In ogni caso le retribuzioni in Europa hanno goduto di una grande discrezionalità su base nazionale, tanto che ad esempio già nel 2010 l’OCSE evidenziava forti disparità a livello continentale, con l’Italia che si collocava tra gli ultimi in classifica, con una retribuzione media di poco più di 14.000 euro all’anno (meglio solo di Portogallo, Repubblica Ceca, Polonia, Slovacchia, Ungheria). Il problema in Italia è che dai contratti nazionali non sono affatto protetti i 4-5 milioni di lavoratori precari, non tutelati dalla contrattazione collettiva, che la crisi ha reso sempre più marginali. Per questi il salario minimo legale, fondato sui principi oramai storicamente definiti dalla giurisprudenza costituzionale, sulla base dell’art. 36 della nostra Carta fondamentale, sarebbe un significativo risultato.

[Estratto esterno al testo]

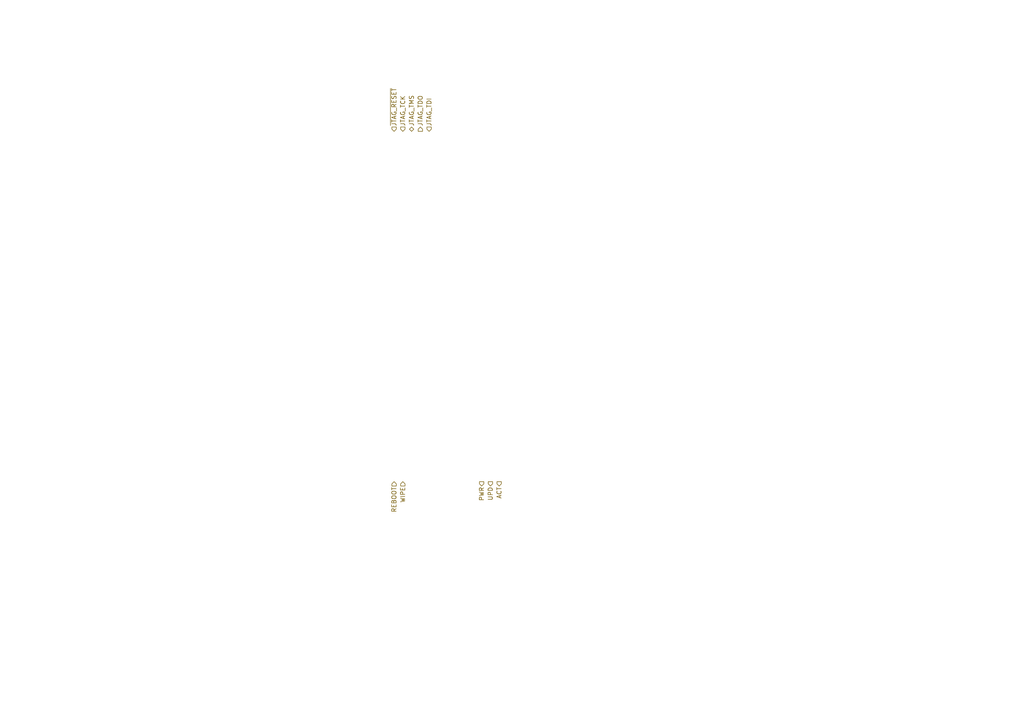
<source format=kicad_sch>
(kicad_sch
	(version 20231120)
	(generator "eeschema")
	(generator_version "8.0")
	(uuid "393d1ad1-4f47-4813-80db-2ff0bccd8599")
	(paper "A4")
	(lib_symbols)
	(hierarchical_label "REBOOT"
		(shape input)
		(at 114.3 139.7 270)
		(effects
			(font
				(size 1.27 1.27)
			)
			(justify right)
		)
		(uuid "0c6e71a3-ccd4-4f57-aacd-cd48264882d5")
	)
	(hierarchical_label "~{JTAG_RESET}"
		(shape input)
		(at 114.3 38.1 90)
		(effects
			(font
				(size 1.27 1.27)
			)
			(justify left)
		)
		(uuid "229a3404-2336-45f6-b34e-89bae4bf1f28")
	)
	(hierarchical_label "UPD"
		(shape output)
		(at 142.24 139.7 270)
		(effects
			(font
				(size 1.27 1.27)
			)
			(justify right)
		)
		(uuid "5da7ab40-9bf4-4dc1-a08c-dee7ad9780f6")
	)
	(hierarchical_label "JTAG_TMS"
		(shape bidirectional)
		(at 119.38 38.1 90)
		(effects
			(font
				(size 1.27 1.27)
			)
			(justify left)
		)
		(uuid "617b37ec-b5d3-4e1b-971a-1e543c286c47")
	)
	(hierarchical_label "WIPE"
		(shape input)
		(at 116.84 139.7 270)
		(effects
			(font
				(size 1.27 1.27)
			)
			(justify right)
		)
		(uuid "6ebd1d0f-ebc5-4fed-866b-72c1fc73c067")
	)
	(hierarchical_label "JTAG_TDI"
		(shape input)
		(at 124.46 38.1 90)
		(effects
			(font
				(size 1.27 1.27)
			)
			(justify left)
		)
		(uuid "6f1da862-866e-4613-b148-bd73f5d74510")
	)
	(hierarchical_label "PWR"
		(shape output)
		(at 139.7 139.7 270)
		(effects
			(font
				(size 1.27 1.27)
			)
			(justify right)
		)
		(uuid "6f559997-3ab3-4801-91cc-bd35a3229ef7")
	)
	(hierarchical_label "ACT"
		(shape output)
		(at 144.78 139.7 270)
		(effects
			(font
				(size 1.27 1.27)
			)
			(justify right)
		)
		(uuid "7a9cbe62-0a68-488f-b000-8245036b151d")
	)
	(hierarchical_label "JTAG_TCK"
		(shape input)
		(at 116.84 38.1 90)
		(effects
			(font
				(size 1.27 1.27)
			)
			(justify left)
		)
		(uuid "806823e9-c7ef-45dc-832c-ddb4378c340f")
	)
	(hierarchical_label "JTAG_TDO"
		(shape output)
		(at 121.92 38.1 90)
		(effects
			(font
				(size 1.27 1.27)
			)
			(justify left)
		)
		(uuid "c8c54128-6def-44a1-83c3-03363c086b89")
	)
)

</source>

E in Sicilia? Come è noto l’art. 17, lettera f), attribuisce alla nostra Regione potere di legislazione concorrente in materia di “legislazione sociale, rapporti di lavoro, previdenza ed assistenza sociale”, che storicamente è stato apprezzato in connessione sistematica con la giurisprudenza della Corte costituzionale, la quale ha tenuto sempre un orientamento restrittivo circa l’intervento legislativo della nostra Regione in materia di rapporti interprivati, mentre non costante è stato l’indirizzo in materia di tutele sociali e di disciplina del mercato del lavoro (su questo tema rinvio al mio libro “Diritto del lavoro, federalismo, Statuto speciale siciliano, Giuffrè Editore, 2011). Considerando anche la novella del 2001 dell’art. 117 della Costituzione un intervento della Regione siciliana appare problematico, anche se esso potrebbe essere una “provocazione” politico-istituzionale, per riaprire il confronto tra Stato e Regione circa la piena applicazione dello Statuto speciale e la sua evoluzione nel mutato contesto socio-economico.